Financial Horizons Group has acquired ASF Beauce-Amiante. The final transaction will bring Financial Horizons Group a million dollars of premiums, concentrated for the most part in life insurance and segregated funds.The leaders of the firm felt it was time to join forces with a group that had a solid financial background. “We are gaining strength and critical mass in order to dilute the costs associated with new regulatory requirements,” says Alain Champagne, vice president of ASF Beauce-Amiante.

Diversity is another one of the factors that motivated ASF. “Our success depends on our ability to offer a full range of products and services to our advisors, and to do so over the long term,” says Champagne. The firm specializes in individual and group life insurance, and in segregated funds. It also offers mutual funds through Investia Financial Services and general insurance products under an agreement with Assurancia Groupe Tardif.
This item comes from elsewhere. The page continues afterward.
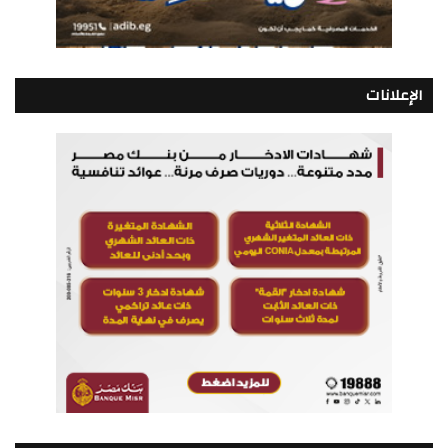
الإعلانات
“We signed an agreement with Champagne to keep him with us for five years,” explained James McMahon, the president of Financial Horizons Group’s Quebec division, in an exclusive interview with FlashFinance.ca, a sister publication of The Insurance and Investment Journal.

Richard Watier, another of the firm’s leaders, “is going back into sales and will be one of our advisors,” he says. ASF also has offices in Saint-Joseph and East-Broughton and has a particularly strong presence in the Thetford Mines area. “So in this way we are building on our presence in these areas, where we already have a dozen advisors.”

McMahon says the transaction came about after two years of negotiations. Financial Horizons will keep ASF’s offices and employees. “ASF managers are pleased with this transaction because of our comprehensive approach that includes, among other things, life insurance, segregated funds, mutual funds (Excel Investments), mortgages, and most recently, exempt products. It is an approach that supports them against competition from banking institutions,” comments McMahon.

Financial Horizons plans to continue to acquire other firms, both in Quebec and elsewhere in Canada. McMahon is currently in negotiations with firms he does not wish to name, and he believes that the source of potential candidates is not about to dry up. Commenting on how the regulatory burden was one of the motivations mentioned by Champagne, McMahon says he thinks that, unless they are working in a particular niche, agencies no longer have a choice except to bulk up in order offset compliance costs.

“Agencies are looking to merge because of both succession issues and compliance costs. When a sixty-year old manager sees things like the Canadian Life and Health Insurance Association (CLHIA) guidelines on relations between insurers and managing general agents, it makes him stop and think. These guidelines will come into force on January 1, 2015. So the head of the firm asks himself: Do I put up the extra money, or do I merge or sell?”

These CLHIA guidelines urge insurers to supervise and exercise tighter control over managing general agents, all the way down to verifying the integrity of their advisors. The guidelines stipulate that the insurer must require each managing general agent submit to an annual compliance test.